* _Leestekst_
----------

De tuin is op initiatief van de Nederlandse Tuinenstichting in de jaren tachtig met een aantal andere villatuinen voorgedragen als Provinciaal Monument (Noord-Holland). In Hilversum waren dat de ensembles (villa’s met bijbehorende tuin of park) de Bijenschans en Uitwijk. Ook elders in Noord-Holland werden nog enige tuinen aangewezen. Wellicht heeft het zin om deze ensembles ook eens nader te beschouwen en ze eventueel op de gemeentelijke of rijksmonumentenlijst te plaatsen.

10. Erebegraafplaats Bloemendaal / Overveen aan de Zeeweg

10. Erebegraafplaats aan de Zeeweg te Bloemendaal / Overveen. Ontwerpers Gerard Holte en Auke Komter

Dit is de laatste begraafplaats die ik bespreek uit de serie van 10 beschrijvingen, gemaakt om de aandacht van lezers te trekken, in verband met een groot bestuursleden-tekort bij de Ver. Terebinth. Hopelijk zullen enige mensen na deze serie de gelederen van Terebinth willen gaan versterken.

----------

* _Opdracht 1_
Typ uit de leestekst over de monumentale tuinen en de erebegraafplaats het stuk over dat begint bij de woorden "10. Erebegraafplaats aan" en eindigt met "willen gaan versterken.".
* _Opdracht 2_
Schrijf de tekst over de monumentale tuinen en de erebegraafplaats aan de Zeeweg verder, vanaf het punt waar die nu ophoudt.

* _Aangeleverde gegevens_
----------

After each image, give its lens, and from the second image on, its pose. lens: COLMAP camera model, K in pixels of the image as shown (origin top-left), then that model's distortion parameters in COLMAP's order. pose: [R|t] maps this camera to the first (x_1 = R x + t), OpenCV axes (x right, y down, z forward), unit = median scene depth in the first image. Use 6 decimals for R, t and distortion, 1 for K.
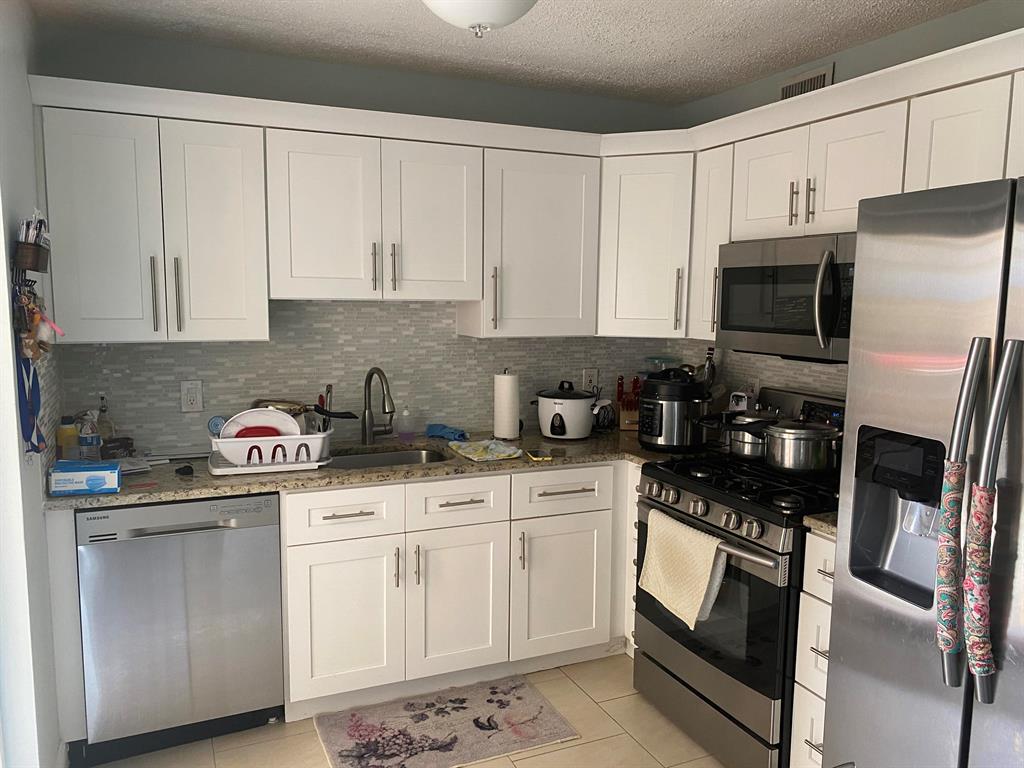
lens RADIAL K [[781.6, 0, 512.4], [0, 781.6, 383.4], [0, 0, 1]] dist [0.037938, -0.002293]
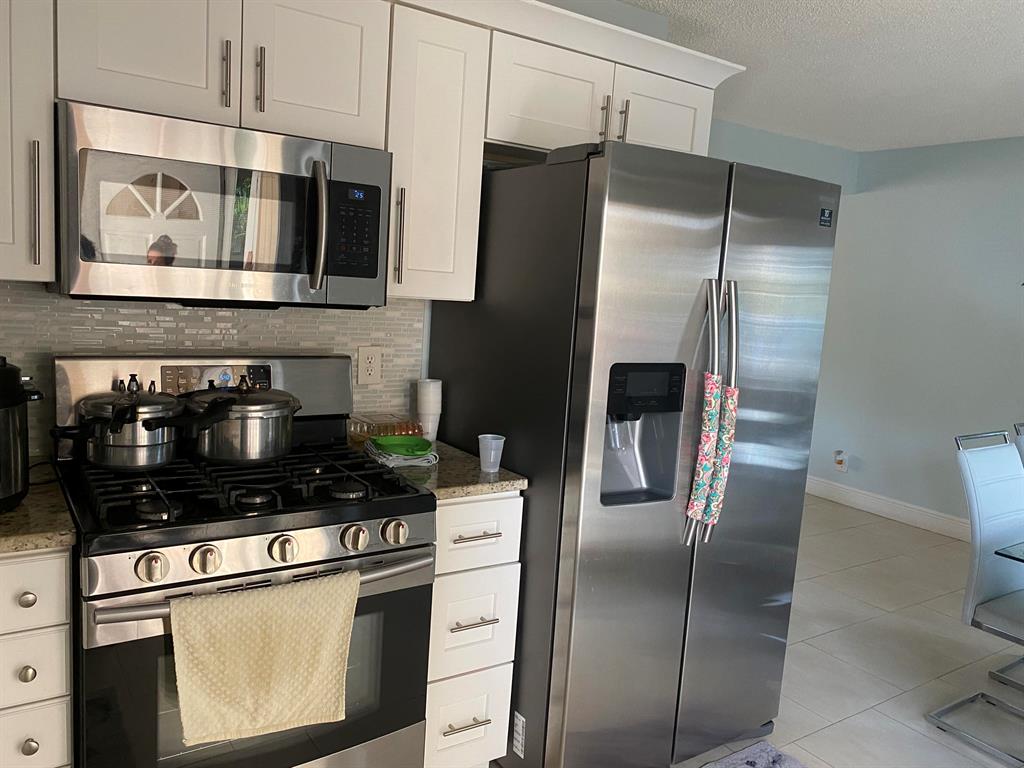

----------

* _Jouw antwoord 1_
10. Erebegraafplaats aan de Zeeweg te Bloemendaal / Overveen. Ontwerpers Gerard Holte en Auke Komter

Dit is de laatste begraafplaats die ik bespreek uit de serie van 10 beschrijvingen, gemaakt om de aandacht van lezers te trekken, in verband met een groot bestuursleden-tekort bij de Ver. Terebinth. Hopelijk zullen enige mensen na deze serie de gelederen van Terebinth willen gaan versterken.

* _Jouw antwoord 2_
Plattegrond (boven) en vogelvlucht (beneden) van Erebegraafplaats Bloemendaal / Overveen

Aan de Zeeweg -naar ontwerp van de tuinarchitect Leonard Springer-, in de duinen van Bloemendaal, ligt een stemmingsvolle begraafplaats met 373 graven van verzetsmensen uit de Tweede Wereldoorlog. De vlakke plattegrond van de begraafplaats golft niet mee met het duinlandschap, maar lijkt als het ware hierin uitgehouwen te zijn. Het ontwerp is van de architecten Gerard H.M. Holt en Auke Komter. Beiden behoren tot de moderne stroming in de architectuur. Komter was onder anderen leerling van Le Corbusier. De gedenkstenen liggen in ongelijke vierkante of langgerekte vakken met lage beplanting, die zijn omzoomd door een natuurstenen bestrating. De gehele begraafplaats is ommuurd met een lage muur. Als steensoort werd Maulbronner zandsteen gebruikt, harmoniërend met de zachtgele kleur van de duinen. De partij was afkomstig van het niet-gebouwde museum dat op de Hoge Veluwe, het landgoed van het echtpaar Kröller-Müller, gebouwd zou worden. Alle stenen zijn liggend en gelijkvormig. Nergens zijn ornamenten aangebracht. Men heeft hiermee tot uitdrukking gebracht dat in het verzet allen hetzelfde doel nastreefden en dat de dood ten slotte ook allen gelijkmaakt. In een bronzen urn, ontworpen door L.O. Wenckenbach bevindt zich as van de stoffelijke overschotten van gefusilleerden, afkomstig uit het crematorium te Driehuis-Westerveld en uit de verbrandingsoven van het concentratiekamp Vught.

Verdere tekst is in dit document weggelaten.